Game Date/Time (ET) Matchup
2 Friday, March 8 at 5 a.m. Japan at Chinese Taipei
3 Saturday, March 9 at 5 a.m. Game 1 Loser at Game 2 Loser
4 Sunday, March 10 at 6 a.m. Game 1 Winner at Game 2 Winner


*Complete bracket can be found at

Bracket Breakdown

The Dominican Republic and Venezuela are the favorites in Pool C. The Dominican Republic boasts 21 current Major League Baseball players, while Venezuela sports 16 major leaguers .

Both teams are loaded on offense.

The Dominicans sport position players such as Robinson Cano, Nelson Cruz, Jose Reyes, Hanley Ramirez, Edwin Encarnacion, Erick Aybar and Carlos Santana.

The Venezuelans boast position players such as Miguel Cabrera, Pablo Sandoval, Carlos Gonzalez, Elvis Andrus, Asdrubal Cabrera, Martin Prado, Omar Infante, Marco Scutaro and Gerardo Parra.

Venezuela has the better starting pitchers, while the Dominican Republic has a stronger relieving corps.

Venezuela's pitching isn't incredibly deep, but it does sport solid right-handers Anibal Sanchez and Jhoulys Chacin.

The Dominican Republic's top starting pitchers are left-hander Wandy Rodriguez and right-hander Edinson Volquez. Fernando Rodney, Santiago Casilla and the ageless Octavio Dotel all reside in the bullpen.

Puerto Rico has the offense and relief pitchers to be a darkhorse in the pool, but the starting pitching is weak and it's hard to imagine the squad doing better than the Dominican Republic and Venezuela. 

Alexis Rios, Carlos Beltran and Angel Pagan, as well as relievers Hector Santiago, Xavier Cedeno and left-hander Javier Lopez will try to prove me wrong.

Spain, a newcomer to the tournament, has current major leaguers  Rhiner Cruz, Fernando Martinez, Paco Rodriguez and Engel Beltre, but that's it. It would be a shocker if the Spanish advanced to the next round.

As for Pool D, it's likely going to be USA, Mexico and Canada battling for the top two spots in the group.

USA's talent is undeniable, boasting 15 All-Stars, three MVPs and 2012 National League Cy Young Award winner R.A. Dickey (whose knuckleball, by the way, is to die for).

On the other hand, talent isn't everything, evidenced by the fact that the best finish in the tournament for the Americans is fourth.

Canada may be favored in the odds, but I actually like Mexico better.

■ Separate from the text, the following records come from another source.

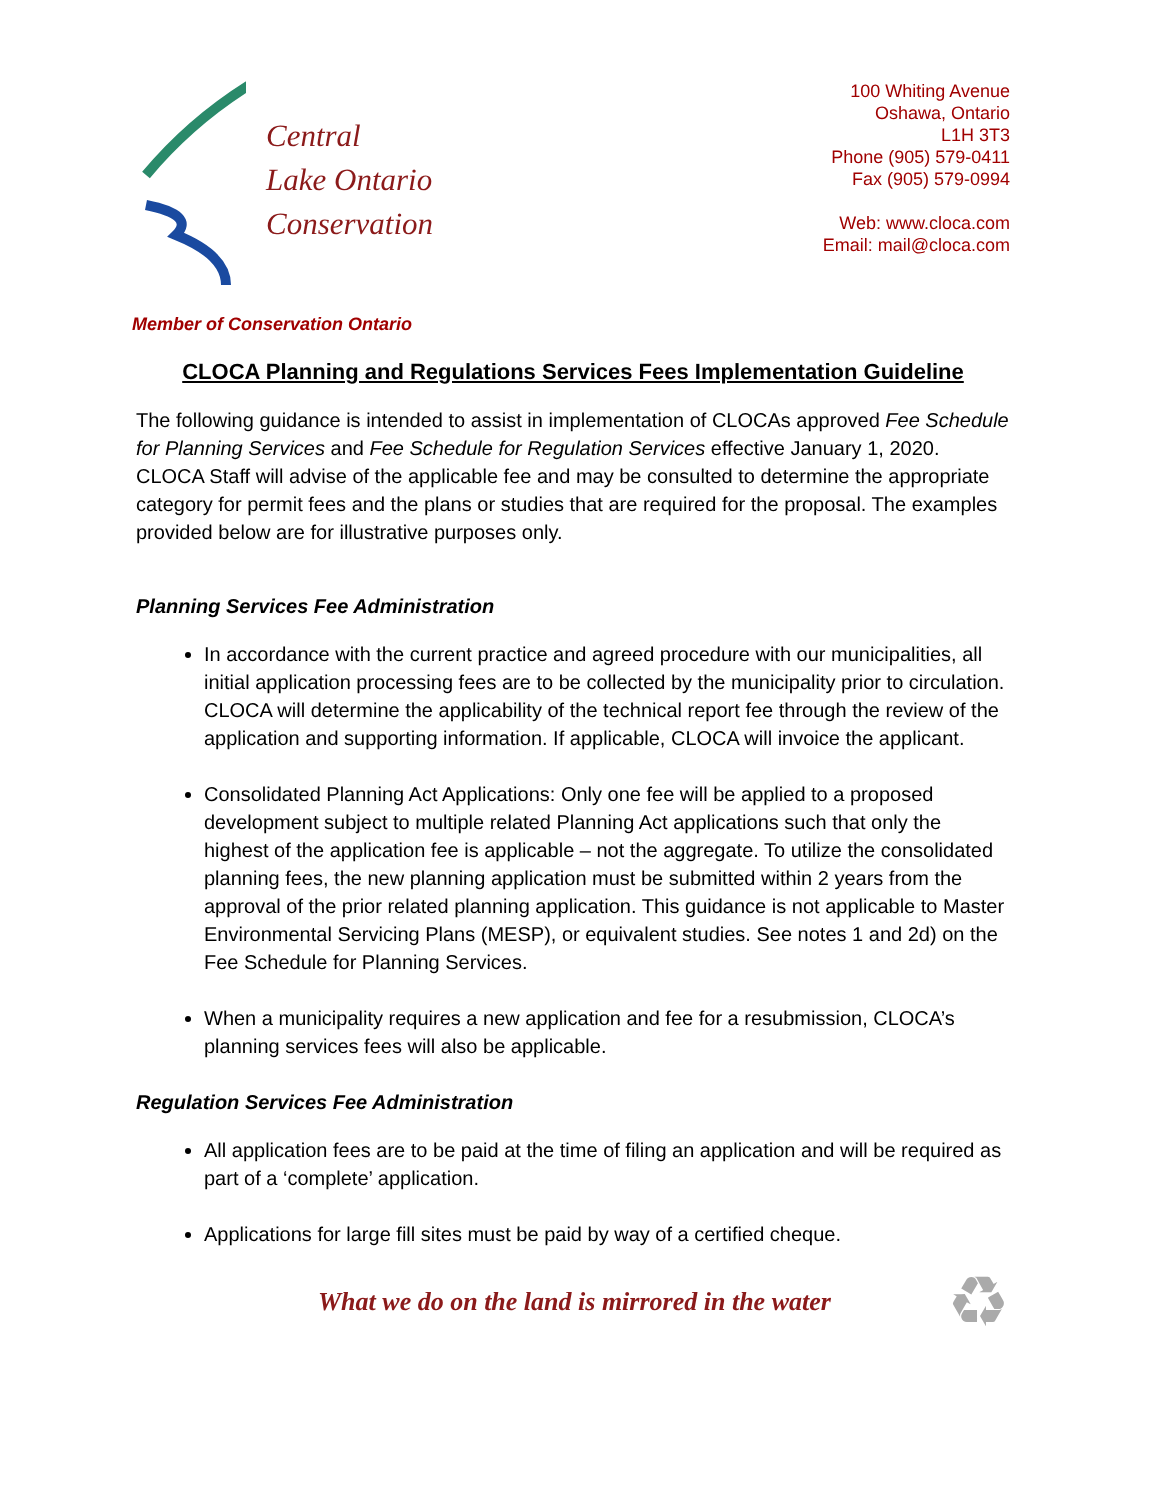Central
Lake Ontario
Conservation
100 Whiting Avenue
Oshawa, Ontario
L1H 3T3
Phone (905) 579-0411
Fax (905) 579-0994
Web: www.cloca.com
Email: mail@cloca.com
Member of Conservation Ontario
CLOCA Planning and Regulations Services Fees Implementation Guideline
The following guidance is intended to assist in implementation of CLOCAs approved Fee Schedule for Planning Services and Fee Schedule for Regulation Services effective January 1, 2020. CLOCA Staff will advise of the applicable fee and may be consulted to determine the appropriate category for permit fees and the plans or studies that are required for the proposal. The examples provided below are for illustrative purposes only.
Planning Services Fee Administration
In accordance with the current practice and agreed procedure with our municipalities, all initial application processing fees are to be collected by the municipality prior to circulation. CLOCA will determine the applicability of the technical report fee through the review of the application and supporting information. If applicable, CLOCA will invoice the applicant.
Consolidated Planning Act Applications: Only one fee will be applied to a proposed development subject to multiple related Planning Act applications such that only the highest of the application fee is applicable – not the aggregate. To utilize the consolidated planning fees, the new planning application must be submitted within 2 years from the approval of the prior related planning application. This guidance is not applicable to Master Environmental Servicing Plans (MESP), or equivalent studies. See notes 1 and 2d) on the Fee Schedule for Planning Services.
When a municipality requires a new application and fee for a resubmission, CLOCA’s planning services fees will also be applicable.
Regulation Services Fee Administration
All application fees are to be paid at the time of filing an application and will be required as part of a ‘complete’ application.
Applications for large fill sites must be paid by way of a certified cheque.
What we do on the land is mirrored in the water
♻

Not only do the Mexicans possess four-time All-Star and three-time Gold Glove Award winner Adrian Gonzalez, they also have speed on the basepath with second baseman Danny Espinosa, two strong starting pitchers in Yovani Gallardo and Miguel Gonzalez and a solid bullpen (Sergio Romo, David Hernandez and Oliver Perez).

Canada shows off Joey Votto, Justin Morneau and Brett Lawrie, but there isn't much beyond that in the lineup or the pitching staff.

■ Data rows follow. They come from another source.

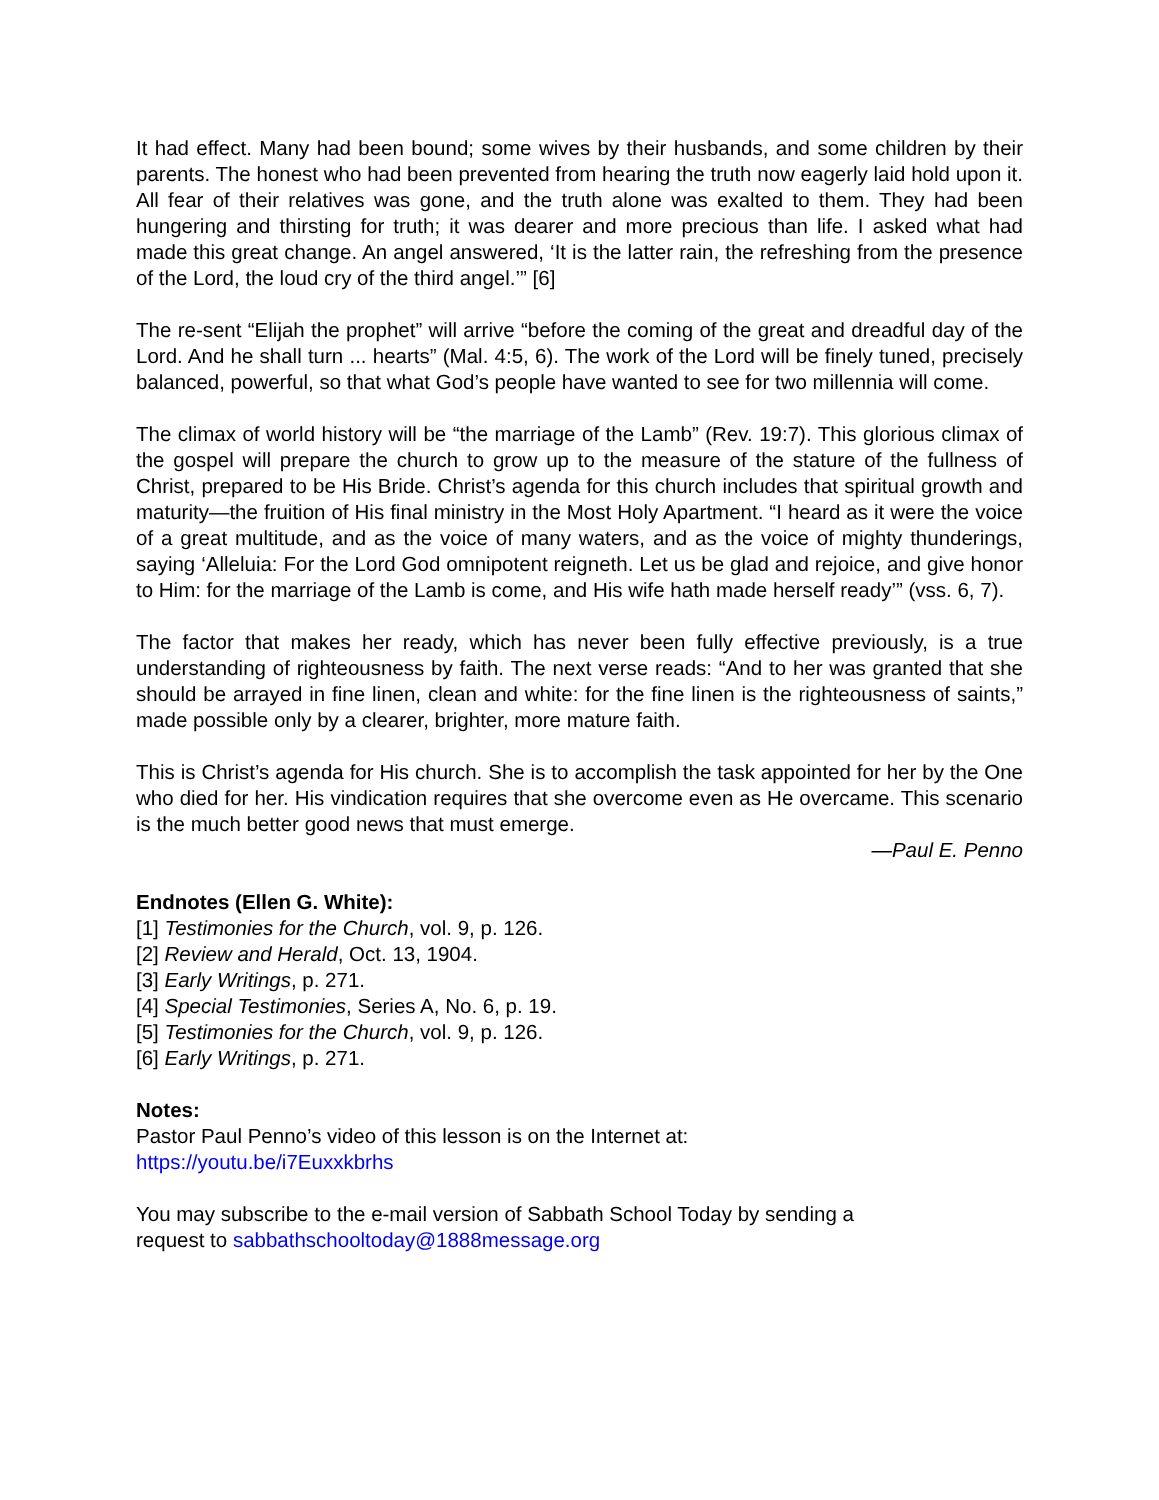It had effect. Many had been bound; some wives by their husbands, and some children by their parents. The honest who had been prevented from hearing the truth now eagerly laid hold upon it. All fear of their relatives was gone, and the truth alone was exalted to them. They had been hungering and thirsting for truth; it was dearer and more precious than life. I asked what had made this great change. An angel answered, ‘It is the latter rain, the refreshing from the presence of the Lord, the loud cry of the third angel.’” [6]
The re-sent “Elijah the prophet” will arrive “before the coming of the great and dreadful day of the Lord. And he shall turn ... hearts” (Mal. 4:5, 6). The work of the Lord will be finely tuned, precisely balanced, powerful, so that what God’s people have wanted to see for two millennia will come.
The climax of world history will be “the marriage of the Lamb” (Rev. 19:7). This glorious climax of the gospel will prepare the church to grow up to the measure of the stature of the fullness of Christ, prepared to be His Bride. Christ’s agenda for this church includes that spiritual growth and maturity—the fruition of His final ministry in the Most Holy Apartment. “I heard as it were the voice of a great multitude, and as the voice of many waters, and as the voice of mighty thunderings, saying ‘Alleluia: For the Lord God omnipotent reigneth. Let us be glad and rejoice, and give honor to Him: for the marriage of the Lamb is come, and His wife hath made herself ready’” (vss. 6, 7).
The factor that makes her ready, which has never been fully effective previously, is a true understanding of righteousness by faith. The next verse reads: “And to her was granted that she should be arrayed in fine linen, clean and white: for the fine linen is the righteousness of saints,” made possible only by a clearer, brighter, more mature faith.
This is Christ’s agenda for His church. She is to accomplish the task appointed for her by the One who died for her. His vindication requires that she overcome even as He overcame. This scenario is the much better good news that must emerge.
—Paul E. Penno
Endnotes (Ellen G. White):
[1] Testimonies for the Church, vol. 9, p. 126.
[2] Review and Herald, Oct. 13, 1904.
[3] Early Writings, p. 271.
[4] Special Testimonies, Series A, No. 6, p. 19.
[5] Testimonies for the Church, vol. 9, p. 126.
[6] Early Writings, p. 271.
Notes:
Pastor Paul Penno’s video of this lesson is on the Internet at:
https://youtu.be/i7Euxxkbrhs
You may subscribe to the e-mail version of Sabbath School Today by sending a
request to sabbathschooltoday@1888message.org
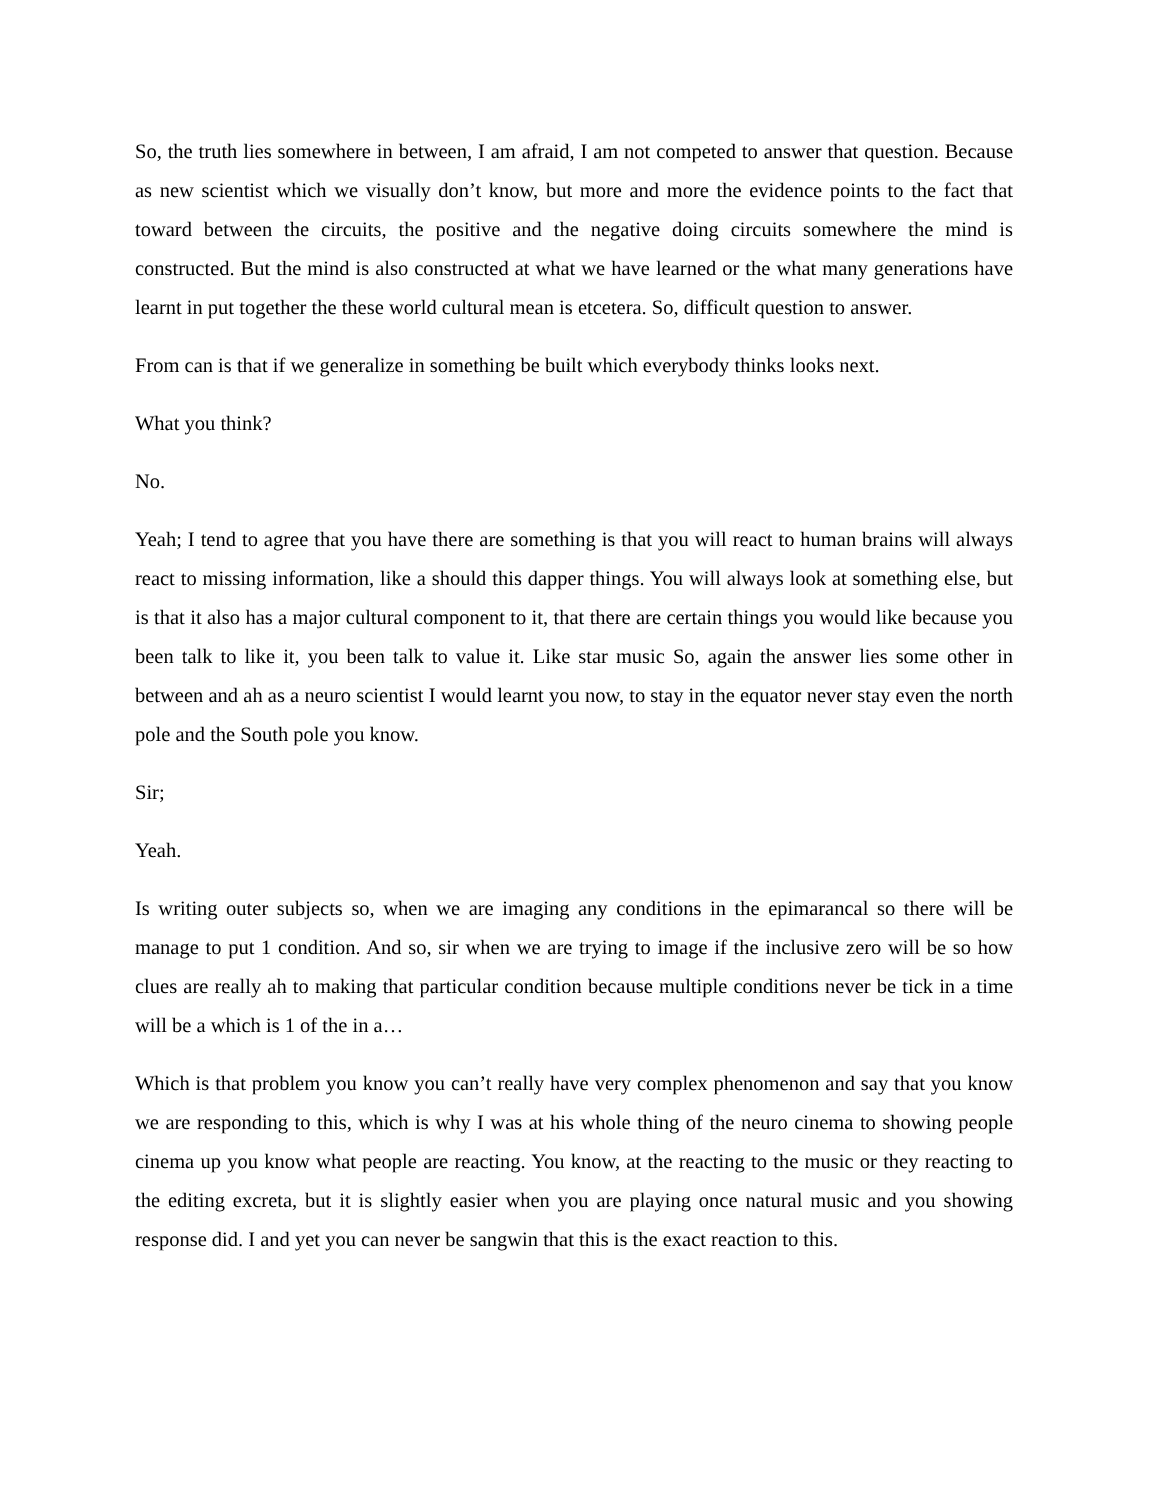So, the truth lies somewhere in between, I am afraid, I am not competed to answer that question. Because as new scientist which we visually don’t know, but more and more the evidence points to the fact that toward between the circuits, the positive and the negative doing circuits somewhere the mind is constructed. But the mind is also constructed at what we have learned or the what many generations have learnt in put together the these world cultural mean is etcetera. So, difficult question to answer.
From can is that if we generalize in something be built which everybody thinks looks next.
What you think?
No.
Yeah; I tend to agree that you have there are something is that you will react to human brains will always react to missing information, like a should this dapper things. You will always look at something else, but is that it also has a major cultural component to it, that there are certain things you would like because you been talk to like it, you been talk to value it. Like star music So, again the answer lies some other in between and ah as a neuro scientist I would learnt you now, to stay in the equator never stay even the north pole and the South pole you know.
Sir;
Yeah.
Is writing outer subjects so, when we are imaging any conditions in the epimarancal so there will be manage to put 1 condition. And so, sir when we are trying to image if the inclusive zero will be so how clues are really ah to making that particular condition because multiple conditions never be tick in a time will be a which is 1 of the in a…
Which is that problem you know you can’t really have very complex phenomenon and say that you know we are responding to this, which is why I was at his whole thing of the neuro cinema to showing people cinema up you know what people are reacting. You know, at the reacting to the music or they reacting to the editing excreta, but it is slightly easier when you are playing once natural music and you showing response did. I and yet you can never be sangwin that this is the exact reaction to this.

The Big Three for Italy are: young first baseman Anthony Rizzo, outfielder Chris Denorfia and reliever Jason Grilli. 

Friday's second-round game between Japan and Chinese Taipei should be interesting. This is the first time in three WBC appearances that Taipei has advanced to the second round of the tournament. Japan, of course, has won the only two WBCs in history.

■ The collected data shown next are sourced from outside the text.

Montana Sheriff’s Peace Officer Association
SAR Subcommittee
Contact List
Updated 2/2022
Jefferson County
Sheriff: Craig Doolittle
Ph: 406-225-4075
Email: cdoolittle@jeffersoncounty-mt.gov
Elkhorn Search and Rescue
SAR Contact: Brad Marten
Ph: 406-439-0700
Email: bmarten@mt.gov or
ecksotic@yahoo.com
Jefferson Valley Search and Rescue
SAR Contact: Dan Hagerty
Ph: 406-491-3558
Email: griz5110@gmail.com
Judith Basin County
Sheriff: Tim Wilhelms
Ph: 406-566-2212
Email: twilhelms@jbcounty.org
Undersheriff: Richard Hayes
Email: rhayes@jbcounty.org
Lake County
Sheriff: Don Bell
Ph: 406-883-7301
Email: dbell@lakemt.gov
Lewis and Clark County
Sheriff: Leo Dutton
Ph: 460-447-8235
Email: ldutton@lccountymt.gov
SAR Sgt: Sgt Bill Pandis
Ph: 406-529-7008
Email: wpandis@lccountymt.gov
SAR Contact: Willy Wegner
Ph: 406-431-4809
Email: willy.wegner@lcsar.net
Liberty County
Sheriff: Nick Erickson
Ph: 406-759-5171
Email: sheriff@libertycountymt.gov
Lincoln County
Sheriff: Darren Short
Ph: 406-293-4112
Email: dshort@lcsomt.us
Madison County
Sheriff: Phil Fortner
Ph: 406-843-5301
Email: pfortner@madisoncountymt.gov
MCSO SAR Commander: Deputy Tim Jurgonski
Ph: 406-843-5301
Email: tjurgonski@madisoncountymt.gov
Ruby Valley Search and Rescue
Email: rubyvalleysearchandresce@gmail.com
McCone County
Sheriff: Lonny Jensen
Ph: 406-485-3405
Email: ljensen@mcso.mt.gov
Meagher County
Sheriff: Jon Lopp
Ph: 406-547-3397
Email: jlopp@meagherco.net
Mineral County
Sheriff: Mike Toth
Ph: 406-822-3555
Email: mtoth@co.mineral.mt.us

Taipei is hitting .274 as a team, with two home runs and six doubles through three games. The squad has notched 14 runs in that span.

Taipei has also pitched relatively well, with a 2.42 ERA, 0.92 WHIP and 17 strikeouts in 26 innings pitched.

Japan is doing what it does best: play small ball. The Japanese are only hitting .217 through three games—with only one extra-base hit—but somehow they've scrapped for 13 runs.

That has to do with the fact they've compiled 18 walks in that time, as well as four stolen bases.

The Japanese have posted a 3.46 ERA, 0.96 WHIP and 33 strikeouts in 26 innings pitched. 

Yoshio Itoi of Japan and Dai-Kang Yang of Chinese Taipei each have four RBI apiece so far. Yang has a home run.

Japan is certainly favored against Chinese Taipei on Friday, but the way Taipei has been playing, I wouldn't call it an easy matchup for the Japanese.